=== Section Start ===

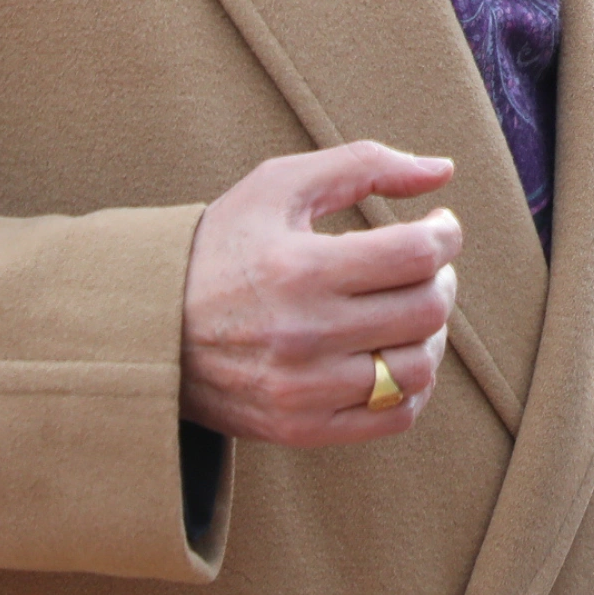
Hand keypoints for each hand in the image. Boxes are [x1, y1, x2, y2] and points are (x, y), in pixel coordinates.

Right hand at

=== Section End ===
=== Section Start ===

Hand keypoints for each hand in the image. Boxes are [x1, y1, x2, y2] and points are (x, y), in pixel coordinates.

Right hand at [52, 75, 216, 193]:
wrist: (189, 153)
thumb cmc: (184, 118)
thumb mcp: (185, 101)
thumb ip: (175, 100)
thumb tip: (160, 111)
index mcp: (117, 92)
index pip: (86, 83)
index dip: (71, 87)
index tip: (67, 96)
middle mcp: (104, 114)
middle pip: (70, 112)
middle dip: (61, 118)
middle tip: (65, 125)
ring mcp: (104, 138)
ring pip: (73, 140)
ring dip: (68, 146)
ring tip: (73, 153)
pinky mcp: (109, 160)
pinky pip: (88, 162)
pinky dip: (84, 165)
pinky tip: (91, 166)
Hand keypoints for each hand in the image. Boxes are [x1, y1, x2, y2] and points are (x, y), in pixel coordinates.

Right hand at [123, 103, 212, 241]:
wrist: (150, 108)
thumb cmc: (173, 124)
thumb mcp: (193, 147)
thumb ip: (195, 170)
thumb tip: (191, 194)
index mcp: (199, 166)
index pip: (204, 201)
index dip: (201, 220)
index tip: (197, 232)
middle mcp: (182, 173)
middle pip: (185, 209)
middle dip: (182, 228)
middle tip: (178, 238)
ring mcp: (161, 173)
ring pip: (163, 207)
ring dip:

=== Section End ===

Which lines above include the string "middle"? Show them.

middle mcp: (104, 114)
middle pip: (70, 112)
middle dip: (61, 118)
middle tip: (65, 125)
middle mcp: (182, 173)
middle pip: (185, 209)
middle dip: (182, 228)
middle tip: (178, 238)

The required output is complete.